In other words, we're interested in whether the rate of nicotine dependence
differs according to which explanatory group the observations belong to, that is,
which smoking frequency group.
Notice that we are not interested in the column percentages for
those observations without nicotine dependence.
Indicated with a dummy code of 0.
Instead, we're interested in describing the presence of nicotine dependence within
the smoking frequency groups; that is, these column percentages circled in blue.
If I want to graph the percent of young adult smokers with nicotine dependence
within each smoking frequency category, I would first import the seaborn and
matplotlib.pyplot libraries and then add the following code.
First setting out explanatory variable to categorical and
a response variable to numeric.
And then requesting a bivariate bar chart.

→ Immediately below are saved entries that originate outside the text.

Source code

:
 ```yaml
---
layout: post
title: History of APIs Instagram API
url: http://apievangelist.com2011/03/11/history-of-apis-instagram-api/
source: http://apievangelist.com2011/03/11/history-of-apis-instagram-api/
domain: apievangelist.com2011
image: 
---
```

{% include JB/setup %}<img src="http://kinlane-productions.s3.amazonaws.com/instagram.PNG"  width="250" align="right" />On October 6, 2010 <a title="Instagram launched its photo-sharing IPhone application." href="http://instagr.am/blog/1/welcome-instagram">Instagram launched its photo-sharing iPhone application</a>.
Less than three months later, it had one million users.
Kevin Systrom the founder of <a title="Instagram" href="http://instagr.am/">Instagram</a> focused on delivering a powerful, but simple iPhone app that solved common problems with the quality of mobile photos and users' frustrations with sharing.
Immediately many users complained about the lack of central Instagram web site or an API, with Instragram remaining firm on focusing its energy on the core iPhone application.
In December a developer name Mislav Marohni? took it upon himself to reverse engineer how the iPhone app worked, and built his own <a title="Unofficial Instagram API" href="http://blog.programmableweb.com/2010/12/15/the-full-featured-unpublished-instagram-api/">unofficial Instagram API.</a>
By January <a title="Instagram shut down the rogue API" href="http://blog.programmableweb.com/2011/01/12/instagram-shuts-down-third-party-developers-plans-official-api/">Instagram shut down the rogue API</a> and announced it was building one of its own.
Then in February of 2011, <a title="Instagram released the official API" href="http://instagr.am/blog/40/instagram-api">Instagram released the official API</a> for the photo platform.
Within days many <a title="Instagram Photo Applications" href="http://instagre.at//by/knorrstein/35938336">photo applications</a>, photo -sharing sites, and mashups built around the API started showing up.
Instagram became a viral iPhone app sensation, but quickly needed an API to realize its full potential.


With smoking frequency categories on the x-axis, and the mean for
nicotine dependence, which is the proportions of ones on the y-axis.
Now I can visualize the association, and see even more clearly that there seems
to be a positive linear relationship, that is the more days per month a young adult
smokes, the more likely they are to have nicotine dependence.
I know from looking at the significant P value,
that I will accept the alternate hypothesis.
That not all nicotine dependents rates are equal across smoking frequency categories.
If my explanatory variably had only two levels,
I could interpret the two corresponding column percentages and be able to say
which group had a significantly higher rate of nicotine dependents.
But my explanatory variable has six categories.
So I know that not all are equal.
But I don't know which are different and which are not.